Nachts

Four past Midnight enthielt im englischen Original vier Geschichten von Stephen King. Hier in Deutschland wurde das Buch zweigeteilt. Die ersten beiden Geschichten, Langoliers und Das heimliche Fenster, der heimliche Garten , hatte ich bereits gelesen. Jetzt ging es an die restlichen zwei, die in Nachts zu finden sind.

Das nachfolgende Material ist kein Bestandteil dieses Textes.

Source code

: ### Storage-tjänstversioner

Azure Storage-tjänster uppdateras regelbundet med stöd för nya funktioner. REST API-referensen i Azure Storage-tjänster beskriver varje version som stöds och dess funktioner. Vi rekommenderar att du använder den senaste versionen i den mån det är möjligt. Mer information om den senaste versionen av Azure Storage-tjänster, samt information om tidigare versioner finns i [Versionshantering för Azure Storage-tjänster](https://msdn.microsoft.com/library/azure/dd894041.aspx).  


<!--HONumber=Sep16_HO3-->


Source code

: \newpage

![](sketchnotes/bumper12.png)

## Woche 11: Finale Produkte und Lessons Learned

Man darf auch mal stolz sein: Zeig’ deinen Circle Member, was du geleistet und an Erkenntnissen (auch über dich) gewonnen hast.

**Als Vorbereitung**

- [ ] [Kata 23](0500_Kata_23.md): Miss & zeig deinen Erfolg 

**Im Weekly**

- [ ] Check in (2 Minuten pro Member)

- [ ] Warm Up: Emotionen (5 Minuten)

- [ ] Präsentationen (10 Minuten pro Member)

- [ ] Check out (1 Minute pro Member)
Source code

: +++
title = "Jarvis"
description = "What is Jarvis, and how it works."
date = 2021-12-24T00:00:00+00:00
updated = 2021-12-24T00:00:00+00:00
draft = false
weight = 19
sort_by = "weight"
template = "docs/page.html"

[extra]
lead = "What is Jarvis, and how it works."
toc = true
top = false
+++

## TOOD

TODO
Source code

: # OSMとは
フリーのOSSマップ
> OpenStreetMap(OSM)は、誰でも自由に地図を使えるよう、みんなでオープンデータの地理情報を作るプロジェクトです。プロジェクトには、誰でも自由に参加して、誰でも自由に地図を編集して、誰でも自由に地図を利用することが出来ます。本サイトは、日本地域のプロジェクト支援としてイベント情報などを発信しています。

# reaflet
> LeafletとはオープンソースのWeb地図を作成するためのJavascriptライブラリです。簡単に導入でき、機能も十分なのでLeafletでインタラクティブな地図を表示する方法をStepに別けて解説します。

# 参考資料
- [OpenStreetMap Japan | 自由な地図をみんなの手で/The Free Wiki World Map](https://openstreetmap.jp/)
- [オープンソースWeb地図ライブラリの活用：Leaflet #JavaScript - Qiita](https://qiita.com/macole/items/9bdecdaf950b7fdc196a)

Der Bibliothekspolizist ist für Sam Peebles ein Mythos. Eine Geschichte, die man Kindern erzählt, um sie zu ermahnen, ihre Bücher rechtzeitig zurück zu bringen. Als die Bibliothekarin Ardelia Lortz ihm ihm mit der Bibliothekspolizei droht, ist seine Angst jedoch sehr real. Zeit, persönliche Traumata und ein schreckliches Wesen stehen in der Geschichte ebenso im Mittelpunkt, wie die Wichtigkeit, sich seinen Dämonen zu stellen. Der Schluss war vielleicht etwas zu viel, aber im Großen und Ganzen hat mir die Geschichte wirklich gut gefallen.

Zeitraffer ist die Geschichte einer Kamera. Einer Polaroidkamera, um genau zu sein. Die bekommt Kevin zu seinem 15. Geburtstag, genau das, was er sich gewünscht hat. Leider hat die Kamera einen seltsamen Defekt: Egal, was man fotografiert, es kommt immer das Bild eines Hundes vor einem Lattenzaun dabei heraus. Doch dann fällt dem Jungen auf, dass die Bilder nicht immer identisch sind. Der Hund bewegt sich, Stück für Stück. Auf den Fotografen zu. Diese Geschichte war an sich ganz cool, fühlte sich aber wieder zu lang an. Oder sie konnte mich einfach nicht über die gesamte Länge bei der Stange halten, je nachdem, wie man das betrachten will.

Insgesamt haben mir die beiden Geschichten in Nachts wirklich gut gefallen, doch beiden hätte etwas Straffung ganz gut getan. Die anderen beiden Geschichten aus dem Originalband fand ich da schon besser.